Domenic isn't the only Violi to reach heights in the underworld. He was the son of Paolo Violi, an acting boss of the Bonnon family in Montreal and one of the brothers who fought (and lost) against the Rizzuto family for domination of Montreal. In 1978, Domenico’s father was killed shortly after sitting down to a backroom card game when the man across from him gave him the bacio della morte—kiss of death—and a masked gunman pointed a pistol at the back of his head and pulled the trigger twice.
The act of killing Paolo and his brothers cemented the Rizzutos as Canada’s first family of crime but this didn’t deter Domenico, only 11 at the time, from staying in the family business. Following his father's murder, Violi’s mother moved the family to Hamilton where his grandfather, who had ties to the Buffalo mob, took them under his protection. Here Dom Violi would grow up and instead of taking on the family that ran Montreal and took his father, he turned his eyes south of the border.
Violi apparently ran this powerful position from his home base of Hamilton—where his mom moved the family after Paolo was executed. Violi wasn’t able to enjoy his historic new role for very long, however, as within a month of his promotion he was arrested. When he was arrested police found a litany of evidence in his office including a receipt and debt list, ammunition, fake identification, a brick of cannabis, cash, burner phones, and, keeping to the stereotype, a signed poster of The Sopranos.
The mobster was taken down by Project OTremens, a cross-border three-year investigation by law enforcement in Canada and America. At the moment, Violi is the biggest fish caught in the OTremens net. A bail hearing from May summarized the major portion of the police case against him—essentially he sold a ton of pills to a made man and trusted associate who was flipped by the RCMP.
“Over an eight-month period, [Violi] obtained and sold the police agent a total of 10,000 PCP pills and 225,000 pills containing methamphetamine and MDMA in exchange for $416,000 paid by the police agent to the applicant,” reads the bail ruling. “[Violi] further received a total of $24,600 US from the police agent as his share of the profits.”

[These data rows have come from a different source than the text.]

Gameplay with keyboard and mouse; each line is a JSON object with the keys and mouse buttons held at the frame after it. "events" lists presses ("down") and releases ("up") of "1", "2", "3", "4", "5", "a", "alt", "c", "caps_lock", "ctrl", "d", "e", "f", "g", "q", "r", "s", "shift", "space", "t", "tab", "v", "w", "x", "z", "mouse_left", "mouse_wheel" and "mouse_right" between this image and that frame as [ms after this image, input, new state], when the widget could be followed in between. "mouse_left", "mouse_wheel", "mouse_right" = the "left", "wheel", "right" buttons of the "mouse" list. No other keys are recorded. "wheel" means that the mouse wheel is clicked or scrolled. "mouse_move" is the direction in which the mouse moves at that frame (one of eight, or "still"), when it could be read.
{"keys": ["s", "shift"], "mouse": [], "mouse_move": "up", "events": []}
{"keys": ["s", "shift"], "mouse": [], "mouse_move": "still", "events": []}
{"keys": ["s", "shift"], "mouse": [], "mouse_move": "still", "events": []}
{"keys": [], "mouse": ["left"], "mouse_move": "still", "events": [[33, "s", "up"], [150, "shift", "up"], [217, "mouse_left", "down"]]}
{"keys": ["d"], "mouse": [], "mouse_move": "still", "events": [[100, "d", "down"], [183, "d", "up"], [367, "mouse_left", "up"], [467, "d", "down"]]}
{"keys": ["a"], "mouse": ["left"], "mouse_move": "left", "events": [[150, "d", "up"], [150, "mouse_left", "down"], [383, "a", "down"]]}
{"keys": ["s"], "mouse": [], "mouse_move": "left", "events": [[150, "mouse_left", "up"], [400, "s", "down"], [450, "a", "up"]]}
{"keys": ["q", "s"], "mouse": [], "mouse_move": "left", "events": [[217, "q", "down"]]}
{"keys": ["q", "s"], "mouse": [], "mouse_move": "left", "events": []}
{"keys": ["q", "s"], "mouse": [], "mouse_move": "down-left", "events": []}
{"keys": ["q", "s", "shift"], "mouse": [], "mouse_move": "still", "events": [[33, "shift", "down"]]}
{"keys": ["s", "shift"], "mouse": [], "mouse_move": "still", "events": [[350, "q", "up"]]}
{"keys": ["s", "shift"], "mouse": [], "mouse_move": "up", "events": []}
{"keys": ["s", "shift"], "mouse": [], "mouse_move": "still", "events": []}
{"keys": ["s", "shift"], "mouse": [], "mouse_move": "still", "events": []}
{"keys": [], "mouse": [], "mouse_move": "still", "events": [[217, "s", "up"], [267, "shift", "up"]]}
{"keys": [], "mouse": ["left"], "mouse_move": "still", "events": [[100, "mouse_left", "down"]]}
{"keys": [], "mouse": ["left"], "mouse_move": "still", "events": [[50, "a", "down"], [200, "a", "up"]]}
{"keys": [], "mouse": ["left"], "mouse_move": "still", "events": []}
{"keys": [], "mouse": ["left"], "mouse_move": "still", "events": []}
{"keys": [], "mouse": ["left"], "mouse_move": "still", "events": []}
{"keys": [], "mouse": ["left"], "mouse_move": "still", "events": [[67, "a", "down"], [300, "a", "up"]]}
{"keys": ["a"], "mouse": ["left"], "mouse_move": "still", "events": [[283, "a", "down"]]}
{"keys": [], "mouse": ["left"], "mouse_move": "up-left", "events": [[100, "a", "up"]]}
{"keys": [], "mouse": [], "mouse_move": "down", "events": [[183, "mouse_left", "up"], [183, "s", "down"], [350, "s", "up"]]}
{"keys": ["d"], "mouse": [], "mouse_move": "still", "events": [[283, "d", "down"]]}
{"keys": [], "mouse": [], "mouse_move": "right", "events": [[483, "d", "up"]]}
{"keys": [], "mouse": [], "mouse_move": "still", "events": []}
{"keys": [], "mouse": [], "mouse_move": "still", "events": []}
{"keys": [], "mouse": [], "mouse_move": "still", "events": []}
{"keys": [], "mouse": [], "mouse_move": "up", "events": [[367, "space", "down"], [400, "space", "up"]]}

Violi’s younger brother, Giuseppe, was arrested in connection to OTremens and in June was sentenced to sixteen years for his role in the drug dealings. According to the Globe and Mail, federal prosecutor Tom Andreopoulos celebrated the plea deal—which saw Violi only plead guilty to drug charges, not the organized crime charges—and said the case “illustrates the workings of something farther reaching and much more insidious.”
“It opens up an underworld that extends beyond international boundaries … and exposes Hamilton as one of a connected series of epicentres for organized crime activity.”
While conducting major drug deals in his home, Violi tried to present himself as a simple salesman trading in pasta, coffee, and hardwood to his community. According to the Globe and Mail, Violi was well respected in the community—numerous people attested to the man’s character—where he played the part of a philanthropist and well-adored businessman.
After he was sentenced to his eight years, but shortly before he was taken away, Violi asked for a small moment with his family and was granted this small luxury in which he hugged and kissed his wife and daughter and high-fived his son. As he was led away, his supporters, who packed the courthouse, gave him a round of applause.